For growth rates, the value ranges provided represent the highest and lowest input utilized in the valuation model for any forecasted period.

 

In determining the fair value our interest in HCRMC, the Company applied the above valuation inputs, which resulted in a range of fair values of its investment in HCRMC of $35 million to $44 million based on the range of earnings multiples. The Company elected to use the mid-point of the valuation results and recorded an impairment to reduce the carrying value of its investment in HCRMC to $39.5 million.

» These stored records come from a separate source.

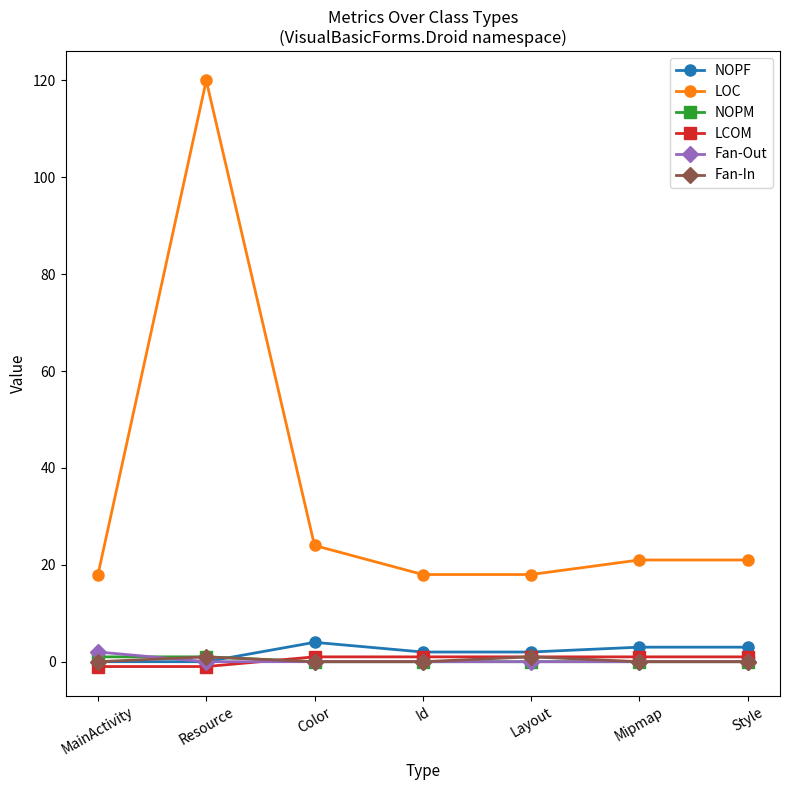

At how many categories does at least one series exceed 47?

1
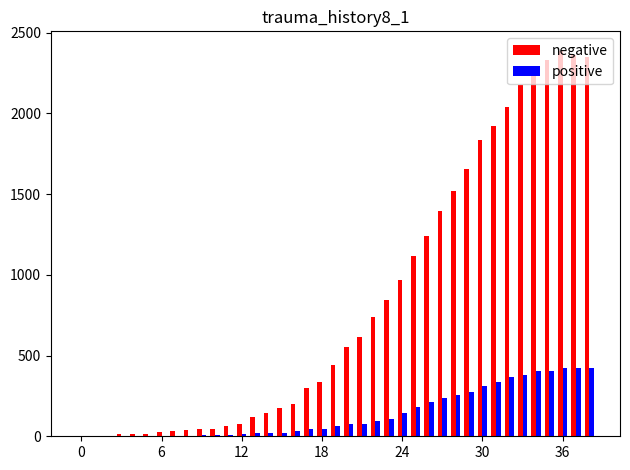

What is the greatest value displayed?

2388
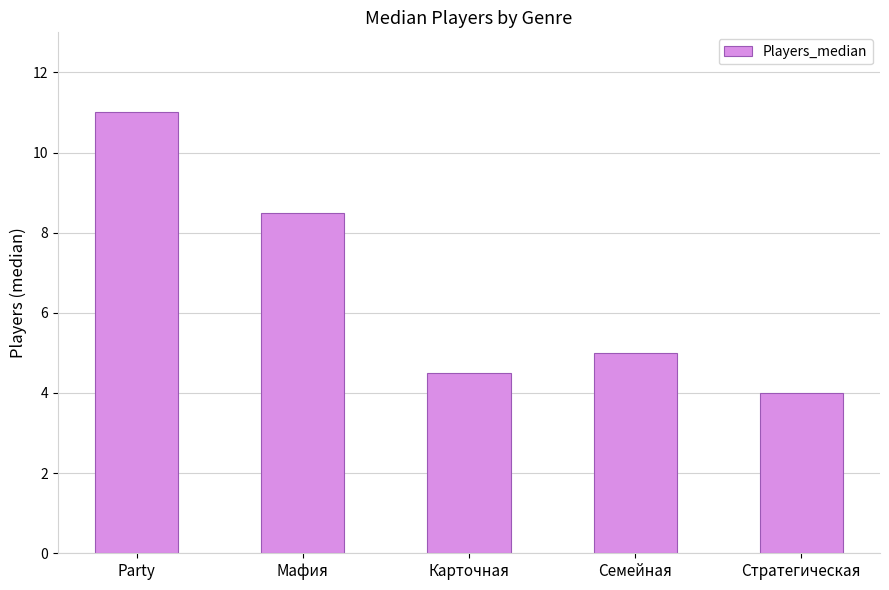

What is the minimum value shown in the chart?

4.0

During the year ended December 31, 2013, the Company placed two medical office buildings into assets held for sale. As a result, the Company recognized impairment charges of $1 million, which reduced the carrying value of the Company’s aggregate investments from $7 million to the $6 million sales price. The fair value of the Company’s medical office buildings were based on the projected sales prices from the pending dispositions. The sales prices of the MOBs were considered to be a Level 2 measurement within the fair value hierarchy.

During the year ended December 31, 2012, the Company executed an agreement for the disposition of a land parcel in its life science segment. As a result of the planned disposition of the land parcel, the Company recognized an impairment charge of $8 million, which reduced the carrying value of the Company’s investment from $26 million to the $18 million sales price. The fair value of the Company’s land parcel was based on the projected sales prices from the pending disposition. The sales price of the land parcel was considered to be a Level 2 measurement within the fair value hierarchy.